The prayer of the Neo-Vaishnavism has nothing to do with the silent and introspective ritual to which we are accustomed. At Majuli, the prayer is a concert, and a show. Devotion here is represented by music, dance and acting. During our visit a child growing up in the temple is learning to play a pair of bongos to the beat of the teacher.
The atmosphere that is felt in the island is quite particular, as there is a feeling of being far away from the real world. It's really a spiritual oasis, where the world based on selfishness, materialism, exploitation of the weak and the violence seems to belong to another planet and is inhabited by another human race. Everyone is very friendly and smiling and in many villages it really has the feeling of being among friends.
In Satras there is an atmosphere of peace and serenity truly immersive, all are welcome and are places especially suited to meditation. These monasteries are quite strange and very different from other Indian sacred sites as the center is a bare building within, which can recall an industrial warehouse, with basically a simple altar. Typically there is a lot of silence, unless you arrive when the priests perform kirtan.

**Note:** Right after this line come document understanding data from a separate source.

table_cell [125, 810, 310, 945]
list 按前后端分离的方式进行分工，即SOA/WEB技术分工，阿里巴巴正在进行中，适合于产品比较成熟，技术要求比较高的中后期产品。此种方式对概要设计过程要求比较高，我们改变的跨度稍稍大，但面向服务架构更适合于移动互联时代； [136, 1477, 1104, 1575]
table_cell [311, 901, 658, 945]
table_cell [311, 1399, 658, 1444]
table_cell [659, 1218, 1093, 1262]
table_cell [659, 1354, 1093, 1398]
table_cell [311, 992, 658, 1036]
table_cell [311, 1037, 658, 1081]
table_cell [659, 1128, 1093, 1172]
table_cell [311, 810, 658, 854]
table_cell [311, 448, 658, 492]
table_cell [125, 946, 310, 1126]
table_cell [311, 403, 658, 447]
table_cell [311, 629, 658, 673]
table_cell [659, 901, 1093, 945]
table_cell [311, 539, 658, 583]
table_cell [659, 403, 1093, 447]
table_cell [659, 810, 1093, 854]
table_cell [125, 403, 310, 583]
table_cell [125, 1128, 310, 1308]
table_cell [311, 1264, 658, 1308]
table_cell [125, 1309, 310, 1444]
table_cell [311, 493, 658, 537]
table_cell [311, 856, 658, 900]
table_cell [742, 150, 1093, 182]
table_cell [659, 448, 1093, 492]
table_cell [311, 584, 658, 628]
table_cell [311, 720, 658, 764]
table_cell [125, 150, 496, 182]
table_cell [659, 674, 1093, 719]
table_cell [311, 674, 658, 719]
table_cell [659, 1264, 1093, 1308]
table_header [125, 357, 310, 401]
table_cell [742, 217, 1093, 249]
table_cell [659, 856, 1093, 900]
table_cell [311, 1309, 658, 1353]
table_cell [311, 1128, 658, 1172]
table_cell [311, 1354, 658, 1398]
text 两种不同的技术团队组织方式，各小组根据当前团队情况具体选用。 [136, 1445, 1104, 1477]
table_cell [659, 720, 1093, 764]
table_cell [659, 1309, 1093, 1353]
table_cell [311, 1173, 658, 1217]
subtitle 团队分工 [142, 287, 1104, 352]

In the evening we have dinner with the family that prepares the traditional Assamese thali. In the guesthouse there are 5 backpackers, those traveling classic backpackers with the Lonely Planet guide and the apple computer, which here is of little use, as electricity and internet is available only in fits and starts.
In any case, they are nice, especially I make friends with an American Delaware, who was surprised when I tell him I know where it was, although I do not remember the capital, who was going to go in Nagaland and has an Indian girlfriend in Delhi. We were even invited to a wedding. Curiously, the bride arrives at night. We had the bus the next day at dawn and therefore we are not even able to enjoy it!

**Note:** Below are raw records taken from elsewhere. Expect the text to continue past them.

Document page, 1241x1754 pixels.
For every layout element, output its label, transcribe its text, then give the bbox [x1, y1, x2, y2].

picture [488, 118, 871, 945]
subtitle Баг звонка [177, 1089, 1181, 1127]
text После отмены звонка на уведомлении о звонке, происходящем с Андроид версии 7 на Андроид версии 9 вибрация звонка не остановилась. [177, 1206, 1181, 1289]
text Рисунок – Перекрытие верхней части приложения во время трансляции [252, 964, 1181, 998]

The sounds in Majuli makes us forget the passage of time and before she knew it, we are left to ride back in almost complete darkness. But even that was a mistake that was worth committing.
Majuli Travel Tips
Guwahati to Jorhat is about 300 kilometers.

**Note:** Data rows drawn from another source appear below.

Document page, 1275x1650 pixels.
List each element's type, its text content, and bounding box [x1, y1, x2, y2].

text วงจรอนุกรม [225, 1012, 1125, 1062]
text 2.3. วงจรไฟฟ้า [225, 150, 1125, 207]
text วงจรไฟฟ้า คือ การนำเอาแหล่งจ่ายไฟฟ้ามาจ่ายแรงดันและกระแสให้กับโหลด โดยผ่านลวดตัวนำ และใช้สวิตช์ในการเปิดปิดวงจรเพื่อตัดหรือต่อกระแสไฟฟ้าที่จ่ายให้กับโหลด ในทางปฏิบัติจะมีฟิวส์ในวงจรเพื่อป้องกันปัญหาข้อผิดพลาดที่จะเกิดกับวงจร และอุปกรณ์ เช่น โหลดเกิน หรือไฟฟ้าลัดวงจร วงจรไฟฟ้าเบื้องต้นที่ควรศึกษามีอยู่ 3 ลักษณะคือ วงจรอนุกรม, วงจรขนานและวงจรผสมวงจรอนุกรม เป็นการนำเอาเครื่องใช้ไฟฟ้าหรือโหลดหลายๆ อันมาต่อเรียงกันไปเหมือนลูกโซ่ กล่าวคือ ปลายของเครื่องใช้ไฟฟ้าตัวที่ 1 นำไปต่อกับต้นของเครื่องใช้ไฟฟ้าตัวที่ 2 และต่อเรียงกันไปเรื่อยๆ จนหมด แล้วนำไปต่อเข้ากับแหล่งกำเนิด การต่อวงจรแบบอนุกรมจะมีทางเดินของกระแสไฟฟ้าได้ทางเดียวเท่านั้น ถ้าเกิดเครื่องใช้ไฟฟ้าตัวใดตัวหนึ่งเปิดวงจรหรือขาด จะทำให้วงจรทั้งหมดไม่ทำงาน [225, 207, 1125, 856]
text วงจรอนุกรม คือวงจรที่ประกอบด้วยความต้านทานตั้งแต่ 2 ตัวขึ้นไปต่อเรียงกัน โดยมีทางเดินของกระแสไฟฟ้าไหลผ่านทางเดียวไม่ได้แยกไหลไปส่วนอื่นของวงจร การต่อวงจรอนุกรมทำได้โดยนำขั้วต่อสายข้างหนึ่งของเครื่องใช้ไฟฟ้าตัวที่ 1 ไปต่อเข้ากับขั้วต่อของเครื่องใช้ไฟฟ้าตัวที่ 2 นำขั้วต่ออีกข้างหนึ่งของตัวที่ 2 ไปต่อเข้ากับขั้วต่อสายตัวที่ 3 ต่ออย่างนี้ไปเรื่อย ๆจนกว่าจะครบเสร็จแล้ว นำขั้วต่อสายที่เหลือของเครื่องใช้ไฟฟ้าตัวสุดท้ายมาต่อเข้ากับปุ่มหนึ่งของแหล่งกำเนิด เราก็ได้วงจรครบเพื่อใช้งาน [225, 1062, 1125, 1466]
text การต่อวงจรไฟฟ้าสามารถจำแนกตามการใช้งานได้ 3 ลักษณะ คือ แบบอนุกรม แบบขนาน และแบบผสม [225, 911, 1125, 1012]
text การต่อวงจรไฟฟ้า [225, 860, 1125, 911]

With over 1,200 square kilometers of surface area and a population of over 150,000 people, this slice of land on the river Brahmaputra in eastern Assam is separated from the continental ecosystem of India, with its language, religion, ethnic groups and food, that is hard to find elsewhere.
There are 23 villages of three different ethnic groups of Assamese, Deori and Mishing. The Assamese are typically identified as the descendants of the Ahom, then they have the physical features of South-East Asia and speak Assamese. The Deori are a very interesting group and should be the first inhabitants of this part of India.
We really do not know much of this tribal group. They have ancient traditions, who speak an incomprehensible language and practice an ancient religion. The Mishing belongs to the Tibeto-Burmese ethnic groups and are from Arunachal Pradesh. They too are a pretty mysterious group and live by ancient tribal codes of ethics, although now almost all have converted to Hinduism.
The best time to discover it is October or November during the festival of Ras Mahotsav when they celebrate the birth and life of Krishna.
Sibsagar, is about two hours journey from Jorhat. You can visit the ruins of the Ahom era buildings, the dynasty developed between the seventeenth and eighteenth centuries. See in particular the Rang Ghar amphitheater then the Talatal Ghar, the most impressive of all real monuments. There is also a temple, dedicated to Shiva, considered the highest of many such temples in the country.